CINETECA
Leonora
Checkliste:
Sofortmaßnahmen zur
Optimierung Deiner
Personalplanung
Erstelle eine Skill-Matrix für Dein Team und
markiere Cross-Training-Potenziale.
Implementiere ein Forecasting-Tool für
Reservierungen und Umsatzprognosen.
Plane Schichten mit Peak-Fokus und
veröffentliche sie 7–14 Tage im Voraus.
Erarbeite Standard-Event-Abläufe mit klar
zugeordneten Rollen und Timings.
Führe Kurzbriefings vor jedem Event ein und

+===+

What you should do: Please copy the listing above line for line, without changing a single character.

Written response:
CINETECA
Leonora
Checkliste:
Sofortmaßnahmen zur
Optimierung Deiner
Personalplanung
Erstelle eine Skill-Matrix für Dein Team und
markiere Cross-Training-Potenziale.
Implementiere ein Forecasting-Tool für
Reservierungen und Umsatzprognosen.
Plane Schichten mit Peak-Fokus und
veröffentliche sie 7–14 Tage im Voraus.
Erarbeite Standard-Event-Abläufe mit klar
zugeordneten Rollen und Timings.
Führe Kurzbriefings vor jedem Event ein und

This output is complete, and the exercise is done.